Wachovia Can't Seem To Do Anything Right

| About: Wells Fargo (WFC)

An analyst at RBC Capital Markets suggests Wachovia cut corners to join the trillion dollar asset club. MarketWatch has the story in Wachovia's commercial loans stir worries; my comments follow.

"This company's mantra was grow, grow, grow," Gerard Cassidy, an analyst at RBC Capital Markets, said in an interview. "They were so focused on wanting to be in the trillion-dollar asset club for banks that they cut corners."

Until now, most analysts and investors have focused on Wachovia's (NASDAQ:WB) $122 billion portfolio of so-called pick-a-pay mortgages, inherited from the infamous acquisition of lender Golden West at the height of the housing boom in 2006. These kinds of negative-amortization mortgages allowed borrowers to pay less than the required monthly amount, increasing the size of the loan. As house prices slump, more of these home loans are souring.

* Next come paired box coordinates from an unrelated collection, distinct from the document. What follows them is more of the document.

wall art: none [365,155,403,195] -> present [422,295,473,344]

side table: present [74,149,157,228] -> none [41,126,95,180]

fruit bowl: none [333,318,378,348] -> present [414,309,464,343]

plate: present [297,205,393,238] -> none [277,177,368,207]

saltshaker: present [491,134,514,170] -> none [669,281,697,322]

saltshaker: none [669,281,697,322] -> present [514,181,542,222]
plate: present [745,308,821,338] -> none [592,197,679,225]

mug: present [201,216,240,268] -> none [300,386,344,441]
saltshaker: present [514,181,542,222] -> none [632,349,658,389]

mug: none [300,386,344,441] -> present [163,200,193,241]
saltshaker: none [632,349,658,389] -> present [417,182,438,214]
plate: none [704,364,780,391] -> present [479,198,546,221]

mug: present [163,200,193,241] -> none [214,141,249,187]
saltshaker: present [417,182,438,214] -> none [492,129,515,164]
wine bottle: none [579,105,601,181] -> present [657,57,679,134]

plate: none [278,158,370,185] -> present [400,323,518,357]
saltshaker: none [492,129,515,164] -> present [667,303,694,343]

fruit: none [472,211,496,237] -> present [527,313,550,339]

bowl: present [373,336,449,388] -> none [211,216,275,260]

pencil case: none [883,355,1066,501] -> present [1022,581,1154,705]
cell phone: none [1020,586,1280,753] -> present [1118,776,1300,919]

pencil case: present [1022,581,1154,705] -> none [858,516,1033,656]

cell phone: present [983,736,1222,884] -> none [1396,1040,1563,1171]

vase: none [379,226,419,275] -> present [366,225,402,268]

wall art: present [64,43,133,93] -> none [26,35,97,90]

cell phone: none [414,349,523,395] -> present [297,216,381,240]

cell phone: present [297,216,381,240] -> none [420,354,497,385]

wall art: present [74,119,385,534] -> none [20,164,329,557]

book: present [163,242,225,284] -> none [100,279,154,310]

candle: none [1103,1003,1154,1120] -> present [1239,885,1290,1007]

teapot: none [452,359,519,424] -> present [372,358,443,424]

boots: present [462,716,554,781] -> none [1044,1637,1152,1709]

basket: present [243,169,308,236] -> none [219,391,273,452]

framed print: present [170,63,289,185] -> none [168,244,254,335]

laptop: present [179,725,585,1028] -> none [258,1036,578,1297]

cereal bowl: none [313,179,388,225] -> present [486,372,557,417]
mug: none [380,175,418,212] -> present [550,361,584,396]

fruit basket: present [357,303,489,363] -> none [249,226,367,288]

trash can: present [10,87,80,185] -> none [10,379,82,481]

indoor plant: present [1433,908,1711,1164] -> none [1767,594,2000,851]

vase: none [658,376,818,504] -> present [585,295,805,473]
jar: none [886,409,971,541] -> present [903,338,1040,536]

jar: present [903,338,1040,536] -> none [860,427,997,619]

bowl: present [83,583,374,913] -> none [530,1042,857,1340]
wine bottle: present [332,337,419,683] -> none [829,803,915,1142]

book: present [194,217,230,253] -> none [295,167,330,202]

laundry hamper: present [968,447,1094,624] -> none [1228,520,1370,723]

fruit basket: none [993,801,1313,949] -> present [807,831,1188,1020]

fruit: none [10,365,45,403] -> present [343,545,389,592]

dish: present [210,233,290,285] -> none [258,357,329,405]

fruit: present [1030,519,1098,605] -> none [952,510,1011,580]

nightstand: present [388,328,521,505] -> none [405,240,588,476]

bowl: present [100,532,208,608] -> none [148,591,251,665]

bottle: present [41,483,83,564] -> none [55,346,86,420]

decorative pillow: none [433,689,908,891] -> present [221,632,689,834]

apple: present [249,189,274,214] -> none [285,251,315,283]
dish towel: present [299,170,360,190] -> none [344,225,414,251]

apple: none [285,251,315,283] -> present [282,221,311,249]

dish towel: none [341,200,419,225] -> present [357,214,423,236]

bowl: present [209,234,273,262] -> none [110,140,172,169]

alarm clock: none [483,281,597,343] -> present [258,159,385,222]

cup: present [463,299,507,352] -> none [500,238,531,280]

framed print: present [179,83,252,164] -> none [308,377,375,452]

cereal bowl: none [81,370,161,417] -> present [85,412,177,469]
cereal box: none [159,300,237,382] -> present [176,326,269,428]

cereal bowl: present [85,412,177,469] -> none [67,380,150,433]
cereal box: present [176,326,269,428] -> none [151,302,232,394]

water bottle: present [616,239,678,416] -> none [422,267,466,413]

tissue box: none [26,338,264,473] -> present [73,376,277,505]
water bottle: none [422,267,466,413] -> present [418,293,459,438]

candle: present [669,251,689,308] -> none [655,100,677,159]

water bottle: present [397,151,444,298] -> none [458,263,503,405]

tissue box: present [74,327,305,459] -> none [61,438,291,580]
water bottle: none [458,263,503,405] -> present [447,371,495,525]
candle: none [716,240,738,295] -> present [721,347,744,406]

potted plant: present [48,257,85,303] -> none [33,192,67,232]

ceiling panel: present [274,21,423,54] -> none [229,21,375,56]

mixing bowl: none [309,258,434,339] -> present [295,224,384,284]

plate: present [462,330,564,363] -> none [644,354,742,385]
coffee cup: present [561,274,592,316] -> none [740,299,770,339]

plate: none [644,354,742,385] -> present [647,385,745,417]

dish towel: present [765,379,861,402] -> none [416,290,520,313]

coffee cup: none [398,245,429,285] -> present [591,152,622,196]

But Wachovia also has more than $200 billion in commercial loans that could trigger even more losses if the U.S. economy slides into recession, according to Cassidy. "This is more frightening to me because it's bigger," he said.

Can Wachovia Do Anything Right?

Wachovia (WB) has messed up badly in Alt-A, in taking advantage of older customers, in cutting corners on loans, in having to restate losses, in Pick-A-Pay mortgages, and possibly in a drug-money laundering scheme. Yesterday, New York Attorney General Cuomo said he is expanding his investigation into the collapse of the auction-rate securities market to include JPMorgan (NYSE:JPM), Morgan Stanley (NYSE:MS) and Wachovia Corp.

Indeed, Wachovia's list of problems seems to grow every day, just like Pinocchio's nose. Yet, it is very difficult to do anything right when your biggest concern is to grow, grow, grow, with no system in place to control risk (or the length of one's nose).

Wachovia's commercial loans chargeoff rate during the dot-com bust was 1.24%. However, real estate was not a problem in 2002. Real estate is a massive problem now. And making matters worse, Wachovia levered up at exactly the wrong time, doubling its commercial loan portfolio to $206 billion in the last 5 years.

Office vacancies are now rising, lease rates are falling, and unlike 2002, the Shopping Center Economic Model Is Now History.

Here are some recent high profile bankruptcies Wachovia was involved in: Mervyn's, SemGroup, WCI. One might expect a dozen more before this is all over.

And when it comes to expected writeoffs this cycle, it's $500 billion down and $1.5 trillion to go.

Wachovia (WB) Bank Daily Chart

(Click on charts to enlarge.)

The key to survival for Wachovia is to raise capital now, before the above chart turns into something that looks like this.

Fannie Mae (FNM) Daily Chart


 

Those charts are amazingly similar, aren't they?

My Suggestion For Wachovia

"Raise capital now when you can, for as much as you can, if indeed you even can. Because if you don't you may end up like Washington Mutual, unable to raise capital at all."

See Death Spiral Financing at WaMu, Merrill Lynch, Citigroup for more on WaMu's inability to raise capital.

Here's the deal. The Fed and the Treasury are highly unlikely to go to the same lengths to bail out Wachovia as they did Fannie Mae (FNM) and Freddie Mac (FRE). Alt-A and commercial loan problems at Wachovia are poised to skyrocket. This could be Wachovia's last chance to raise a significant amount of capital in an equity deal and/or by unloading some assets it should never have bought in the first place.